Stored entries

BEGIN

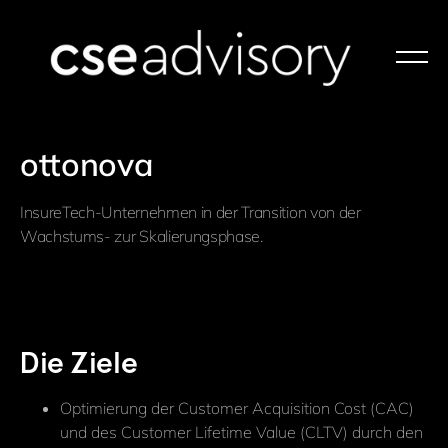
ottonova
InsureTech-Unternehmen in der Transition von der
Wachstums- zur Skalierungsphase.
Die Ziele
Optimierung der Customer Acquisition Cost (CAC)
und des Customer Lifetime Value (CLTV) durch den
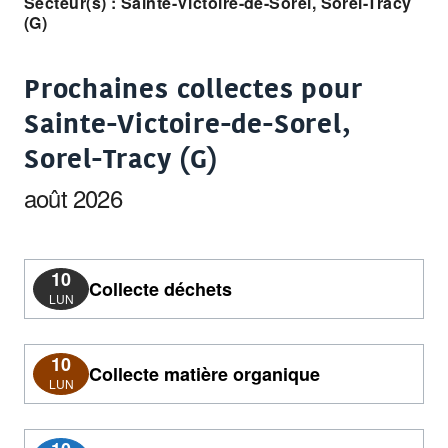
Secteur(s) : Sainte-Victoire-de-Sorel, Sorel-Tracy
(G)
Prochaines collectes pour
Sainte-Victoire-de-Sorel,
Sorel-Tracy (G)
août 2026
10
Collecte déchets
LUN
10
Collecte matière organique
LUN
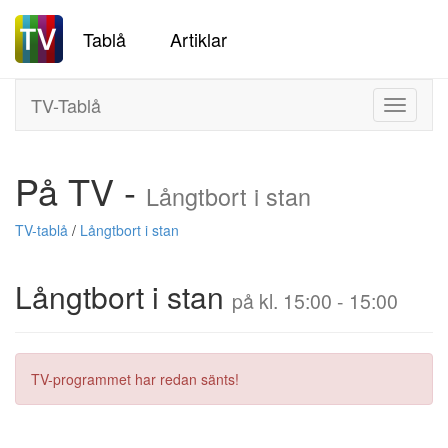
Tablå
Artiklar
TV-Tablå
Toggle
navigati
På TV -
Långtbort i stan
TV-tablå
/
Långtbort i stan
Långtbort i stan
på kl. 15:00 - 15:00
TV-programmet har redan sänts!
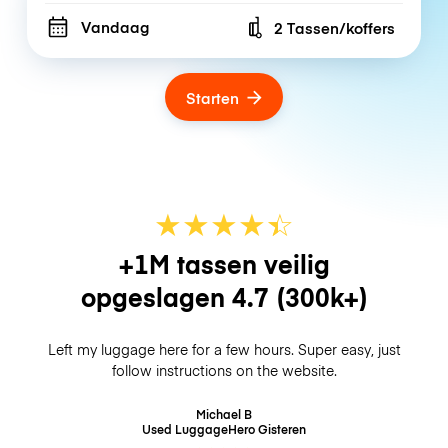
Vandaag
2 Tassen/koffers
Number of bags
Starten
★
★
★
★
☆
★
+1M tassen veilig
opgeslagen
4.7
(300k+)
Left my luggage here for a few hours. Super easy, just
follow instructions on the website.
Michael B
Used LuggageHero
Gisteren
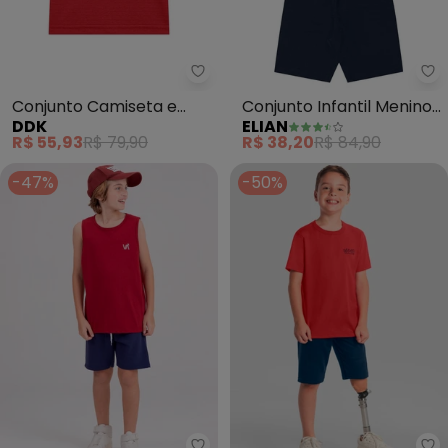
Ddk - Conjunto Camiseta e Be
El
Conjunto Camiseta e
Conjunto Infantil Menino
DDK
ELIAN
Bermuda (Vermelho)
Surf Club (Vermelho)
R$ 55,93
R$ 79,90
R$ 38,20
R$ 84,90
-47%
-50%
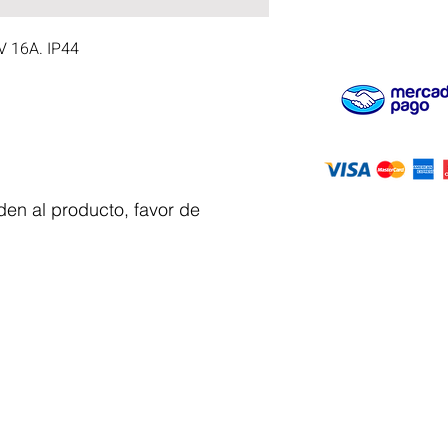
 16A. IP44
en al producto, favor de
Servicio al
cliente
 y automatizacion
Solicitar cotizacion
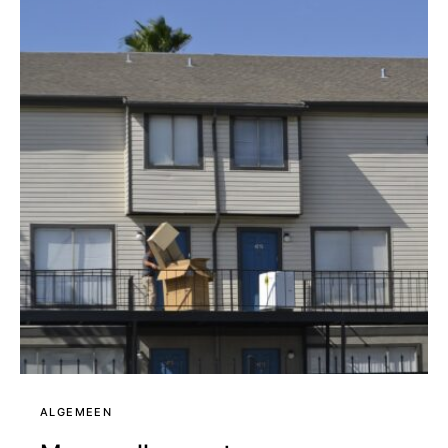
ALGEMEEN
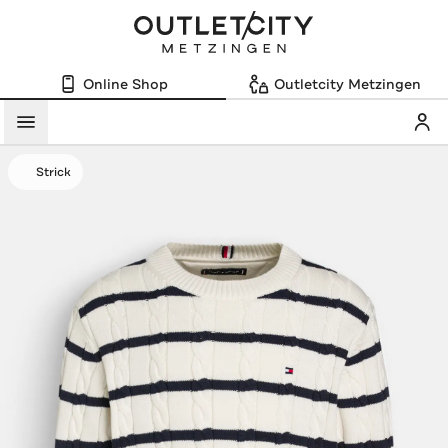
Online Shop
Outletcity Metzingen
Mein
Menü
Strick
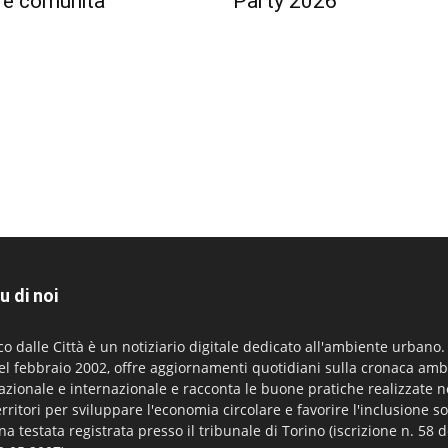
o e comunità
Party 2026
u di noi
co dalle Città è un notiziario digitale dedicato all'ambiente urbano
el febbraio 2002, offre aggiornamenti quotidiani sulla cronaca amb
azionale e internazionale e racconta le buone pratiche realizzate n
erritori per sviluppare l'economia circolare e favorire l'inclusione so
na testata registrata presso il tribunale di Torino (iscrizione n. 58 d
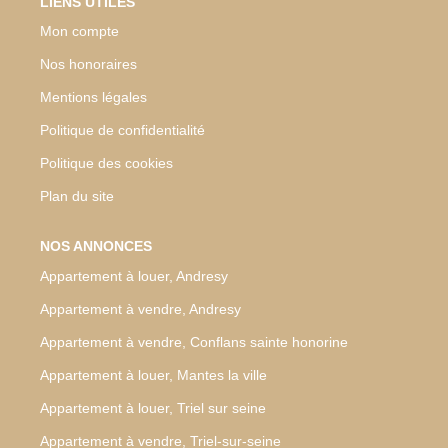
LIENS UTILES
Mon compte
Nos honoraires
Mentions légales
Politique de confidentialité
Politique des cookies
Plan du site
NOS ANNONCES
Appartement à louer, Andresy
Appartement à vendre, Andresy
Appartement à vendre, Conflans sainte honorine
Appartement à louer, Mantes la ville
Appartement à louer, Triel sur seine
Appartement à vendre, Triel-sur-seine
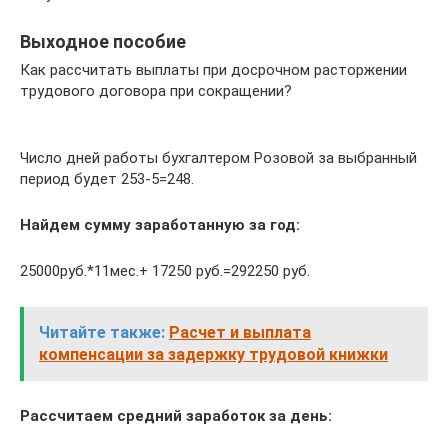
Выходное пособие
Как рассчитать выплаты при досрочном расторжении
трудового договора при сокращении?
Число дней работы бухгалтером Розовой за выбранный
период будет 253-5=248.
Найдем сумму заработанную за год:
25000руб.*11мес.+ 17250 руб.=292250 руб.
Читайте также:
Расчет и выплата
компенсации за задержку трудовой книжки
Рассчитаем средний заработок за день:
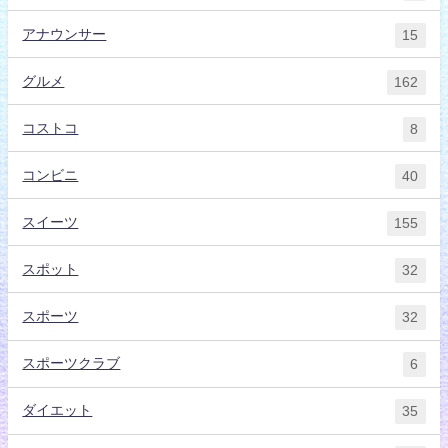
アナウンサー
15
グルメ
162
コストコ
8
コンビニ
40
スイーツ
155
スポット
32
スポーツ
32
スポーツクラブ
6
ダイエット
35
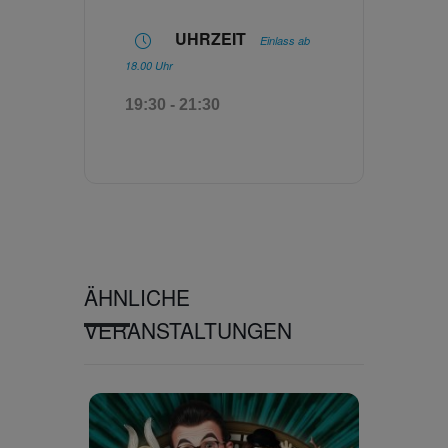
UHRZEIT
Einlass ab
18.00 Uhr
19:30 - 21:30
ÄHNLICHE
VERANSTALTUNGEN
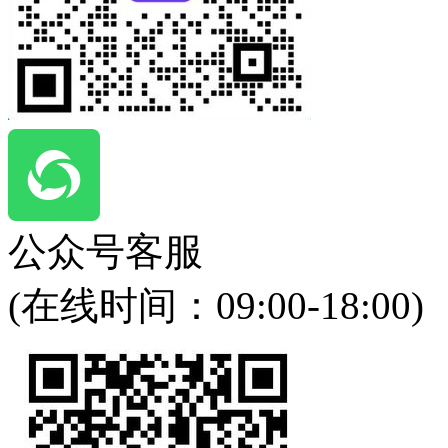
公众号客服
(在线时间：
09:00-18:00
)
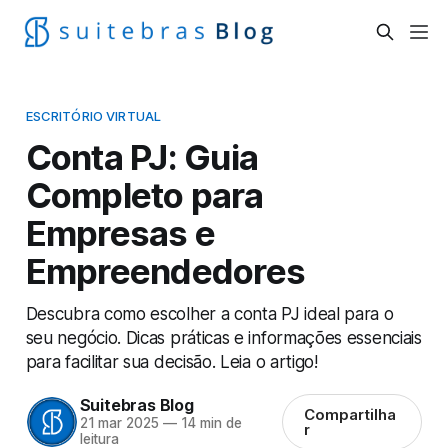
ESCRITÓRIO VIRTUAL
Conta PJ: Guia
Completo para
Empresas e
Empreendedores
Descubra como escolher a conta PJ ideal para o
seu negócio. Dicas práticas e informações essenciais
para facilitar sua decisão. Leia o artigo!
Suitebras Blog
Compartilha
21 mar 2025
—
14 min de
r
leitura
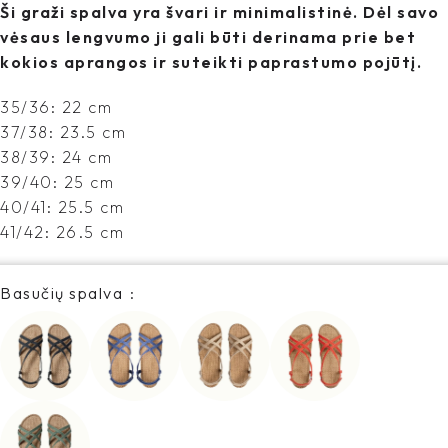
Ši graži spalva yra švari ir minimalistinė. Dėl savo
vėsaus lengvumo ji gali būti derinama prie bet
kokios aprangos ir suteikti paprastumo pojūtį.
35/36: 22 cm
37/38: 23.5 cm
38/39: 24 cm
39/40: 25 cm
40/41: 25.5 cm
41/42: 26.5 cm
Basučių spalva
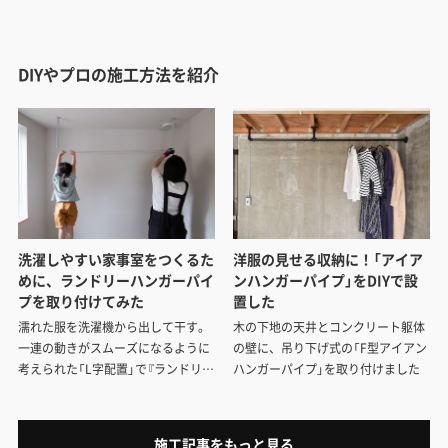
DIYやプロの施工方法を紹介
洗濯しやすい家事室をつくるた
洋服の見せる収納に！「アイア
めに、ランドリーハンガーパイ
ンハンガーパイプ」をDIYで設
プを取り付けてみた
置した
濡れた服を洗濯機から出して干す。
木の下地の天井とコンクリート躯体
一連の動きがスムーズになるように
の壁に、吊り下げ式の「F型アイアン
考えられた「L字配置」で『ランドリー
ハンガーパイプ」を取り付けました
ハンガーパイプ』を取り付けてきま
した。
施工記事をもっと見る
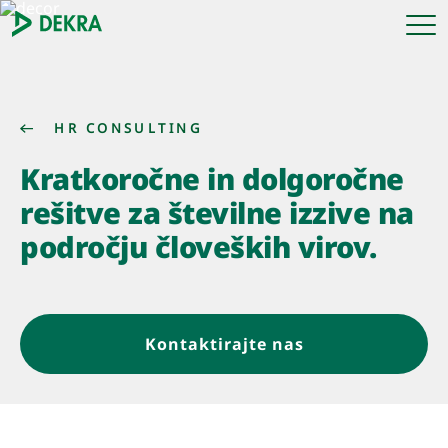
HR CONSULTING
Kratkoročne in dolgoročne
rešitve za številne izzive na
področju človeških virov.
Kontaktirajte nas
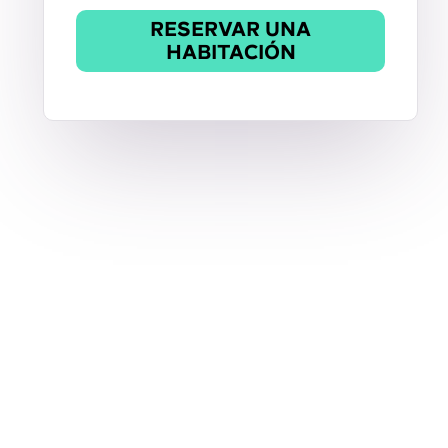
RESERVAR UNA
HABITACIÓN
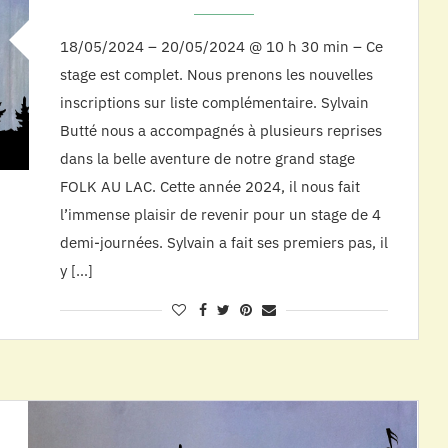
18/05/2024 – 20/05/2024 @ 10 h 30 min – Ce
stage est complet. Nous prenons les nouvelles
inscriptions sur liste complémentaire. Sylvain
Butté nous a accompagnés à plusieurs reprises
dans la belle aventure de notre grand stage
FOLK AU LAC. Cette année 2024, il nous fait
l’immense plaisir de revenir pour un stage de 4
demi-journées. Sylvain a fait ses premiers pas, il
y […]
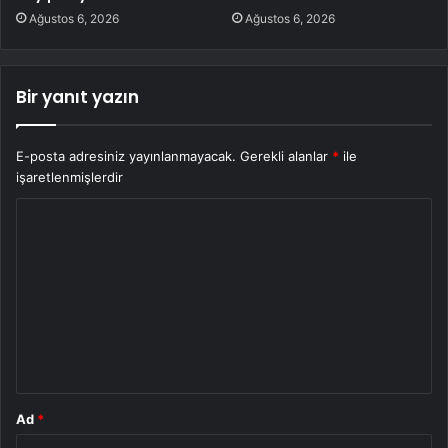
Ağustos 6, 2026
Ağustos 6, 2026
Bir yanıt yazın
E-posta adresiniz yayınlanmayacak.
Gerekli alanlar
*
ile
işaretlenmişlerdir
Y
o
r
u
m
*
Ad
*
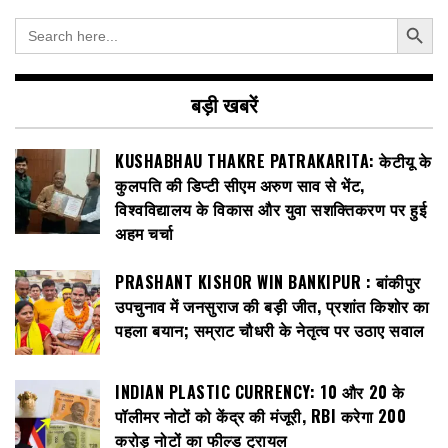
Search Button
Search
for:
बड़ी खबरें
KUSHABHAU THAKRE PATRAKARITA: केटीयू के
कुलपति की डिप्टी सीएम अरुण साव से भेंट,
विश्वविद्यालय के विकास और युवा सशक्तिकरण पर हुई
अहम चर्चा
PRASHANT KISHOR WIN BANKIPUR : बांकीपुर
उपचुनाव में जनसुराज की बड़ी जीत, प्रशांत किशोर का
पहला बयान; सम्राट चौधरी के नेतृत्व पर उठाए सवाल
INDIAN PLASTIC CURRENCY: ₹10 और ₹20 के
पॉलीमर नोटों को केंद्र की मंजूरी, RBI करेगा 200
करोड़ नोटों का फील्ड ट्रायल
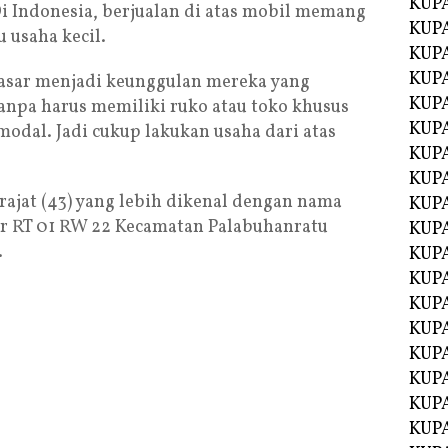
KUP
i Indonesia, berjualan di atas mobil memang
KUP
 usaha kecil.
KUP
KUPA
sar menjadi keunggulan mereka yang
KUPA
tanpa harus memiliki ruko atau toko khusus
KUP
dal. Jadi cukup lakukan usaha dari atas
KUP
KUPA
rajat (43) yang lebih dikenal dengan nama
KUPA
r RT 01 RW 22 Kecamatan Palabuhanratu
KUPA
.
KUPA
KUPA
KUPA
KUPA
KUPA
KUPA
KUP
KUP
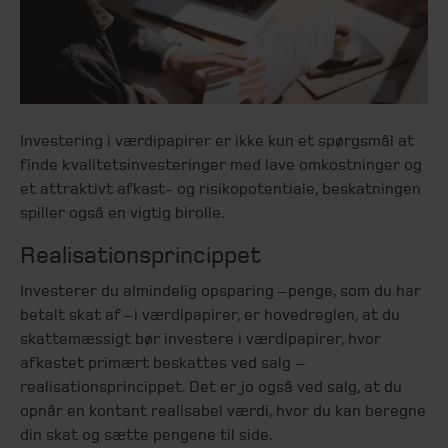
Investering i værdipapirer er ikke kun et spørgsmål at
finde kvalitetsinvesteringer med lave omkostninger og
et attraktivt afkast- og risikopotentiale, beskatningen
spiller også en vigtig birolle.
Realisationsprincippet
Investerer du almindelig opsparing – penge, som du har
betalt skat af – i værdipapirer, er hovedreglen, at du
skattemæssigt bør investere i værdipapirer, hvor
afkastet primært beskattes ved salg –
realisationsprincippet. Det er jo også ved salg, at du
opnår en kontant realisabel værdi, hvor du kan beregne
din skat og sætte pengene til side.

END

**TASK BRIEF**
What is needed is an exact copy of the data, with the pictures removed.

**TASK RESULT**
ottonova
InsureTech-Unternehmen in der Transition von der
Wachstums- zur Skalierungsphase.
Die Ziele
Optimierung der Customer Acquisition Cost (CAC)
und des Customer Lifetime Value (CLTV) durch den
Secteur(s) : Sainte-Victoire-de-Sorel, Sorel-Tracy
(G)
Prochaines collectes pour
Sainte-Victoire-de-Sorel,
Sorel-Tracy (G)
août 2026
10
Collecte déchets
LUN
10
Collecte matière organique
LUN
Tablå
Artiklar
TV-Tablå
Toggle
navigati
På TV -
Långtbort i stan
TV-tablå
/
Långtbort i stan
Långtbort i stan
på kl. 15:00 - 15:00
TV-programmet har redan sänts!
Vandaag
2 Tassen/koffers
Number of bags
Starten
★
★
★
★
☆
★
+1M tassen veilig
opgeslagen
4.7
(300k+)
Left my luggage here for a few hours. Super easy, just
follow instructions on the website.
Michael B
Used LuggageHero
Gisteren
Ddk - Conjunto Camiseta e Be
El
Conjunto Camiseta e
Conjunto Infantil Menino
DDK
ELIAN
Bermuda (Vermelho)
Surf Club (Vermelho)
R$ 55,93
R$ 79,90
R$ 38,20
R$ 84,90
-47%
-50%
 16A. IP44
en al producto, favor de
Servicio al
cliente
 y automatizacion
Solicitar cotizacion
ALGEMEEN
Online Shop
Outletcity Metzingen
Mein
Menü
Strick
o e comunità
Party 2026
u di noi
co dalle Città è un notiziario digitale dedicato all'ambiente urbano
el febbraio 2002, offre aggiornamenti quotidiani sulla cronaca amb
azionale e internazionale e racconta le buone pratiche realizzate n
erritori per sviluppare l'economia circolare e favorire l'inclusione so
na testata registrata presso il tribunale di Torino (iscrizione n. 58 d
LIENS UTILES
Mon compte
Nos honoraires
Mentions légales
Politique de confidentialité
Politique des cookies
Plan du site
NOS ANNONCES
Appartement à louer, Andresy
Appartement à vendre, Andresy
Appartement à vendre, Conflans sainte honorine
Appartement à louer, Mantes la ville
Appartement à louer, Triel sur seine
Appartement à vendre, Triel-sur-seine
Выходное пособие
Как рассчитать выплаты при досрочном расторжении
трудового договора при сокращении?
Число дней работы бухгалтером Розовой за выбранный
период будет 253-5=248.
Найдем сумму заработанную за год:
25000руб.*11мес.+ 17250 руб.=292250 руб.
Читайте также:
Расчет и выплата
компенсации за задержку трудовой книжки
Рассчитаем средний заработок за день:
アナウンサー
15
グルメ
162
コストコ
8
コンビニ
40
スイーツ
155
スポット
32
スポーツ
32
スポーツクラブ
6
ダイエット
35
UHRZEIT
Einlass ab
18.00 Uhr
19:30 - 21:30
ÄHNLICHE
VERANSTALTUNGEN
公众号客服
(在线时间：
09:00-18:00
)
ESCRITÓRIO VIRTUAL
Conta PJ: Guia
Completo para
Empresas e
Empreendedores
Descubra como escolher a conta PJ ideal para o
seu negócio. Dicas práticas e informações essenciais
para facilitar sua decisão. Leia o artigo!
Suitebras Blog
Compartilha
21 mar 2025
—
14 min de
r
leitura
Ši graži spalva yra švari ir minimalistinė. Dėl savo
vėsaus lengvumo ji gali būti derinama prie bet
kokios aprangos ir suteikti paprastumo pojūtį.
35/36: 22 cm
37/38: 23.5 cm
38/39: 24 cm
39/40: 25 cm
40/41: 25.5 cm
41/42: 26.5 cm
Basučių spalva
DIYやプロの施工方法を紹介
洗濯しやすい家事室をつくるた
洋服の見せる収納に！「アイア
めに、ランドリーハンガーパイ
ンハンガーパイプ」をDIYで設
プを取り付けてみた
置した
濡れた服を洗濯機から出して干す。
木の下地の天井とコンクリート躯体
一連の動きがスムーズになるように
の壁に、吊り下げ式の「F型アイアン
考えられた「L字配置」で『ランドリー
ハンガーパイプ」を取り付けました
ハンガーパイプ』を取り付けてきま
した。
施工記事をもっと見る
HR CONSULTING
Kratkoročne in dolgoročne
rešitve za številne izzive na
področju človeških virov.
Kontaktirajte nas
RESERVAR UNA
HABITACIÓN
18/05/2024 – 20/05/2024 @ 10 h 30 min – Ce
stage est complet. Nous prenons les nouvelles
inscriptions sur liste complémentaire. Sylvain
Butté nous a accompagnés à plusieurs reprises
dans la belle aventure de notre grand stage
FOLK AU LAC. Cette année 2024, il nous fait
l’immense plaisir de revenir pour un stage de 4
demi-journées. Sylvain a fait ses premiers pas, il
y […]
Ağustos 6, 2026
Ağustos 6, 2026
Bir yanıt yazın
E-posta adresiniz yayınlanmayacak.
Gerekli alanlar
*
ile
işaretlenmişlerdir
Y
o
r
u
m
*
Ad
*
Search Button
Search
for:
बड़ी खबरें
KUSHABHAU THAKRE PATRAKARITA: केटीयू के
कुलपति की डिप्टी सीएम अरुण साव से भेंट,
विश्वविद्यालय के विकास और युवा सशक्तिकरण पर हुई
अहम चर्चा
PRASHANT KISHOR WIN BANKIPUR : बांकीपुर
उपचुनाव में जनसुराज की बड़ी जीत, प्रशांत किशोर का
पहला बयान; सम्राट चौधरी के नेतृत्व पर उठाए सवाल
INDIAN PLASTIC CURRENCY: ₹10 और ₹20 के
पॉलीमर नोटों को केंद्र की मंजूरी, RBI करेगा 200
करोड़ नोटों का फील्ड ट्रायल
KUP
i Indonesia, berjualan di atas mobil memang
KUP
 usaha kecil.
KUP
KUPA
sar menjadi keunggulan mereka yang
KUPA
tanpa harus memiliki ruko atau toko khusus
KUP
dal. Jadi cukup lakukan usaha dari atas
KUP
KUPA
rajat (43) yang lebih dikenal dengan nama
KUPA
r RT 01 RW 22 Kecamatan Palabuhanratu
KUPA
.
KUPA
KUPA
KUPA
KUPA
KUPA
KUPA
KUP
KUP
Investering i værdipapirer er ikke kun et spørgsmål at
finde kvalitetsinvesteringer med lave omkostninger og
et attraktivt afkast- og risikopotentiale, beskatningen
spiller også en vigtig birolle.
Realisationsprincippet
Investerer du almindelig opsparing – penge, som du har
betalt skat af – i værdipapirer, er hovedreglen, at du
skattemæssigt bør investere i værdipapirer, hvor
afkastet primært beskattes ved salg –
realisationsprincippet. Det er jo også ved salg, at du
opnår en kontant realisabel værdi, hvor du kan beregne
din skat og sætte pengene til side.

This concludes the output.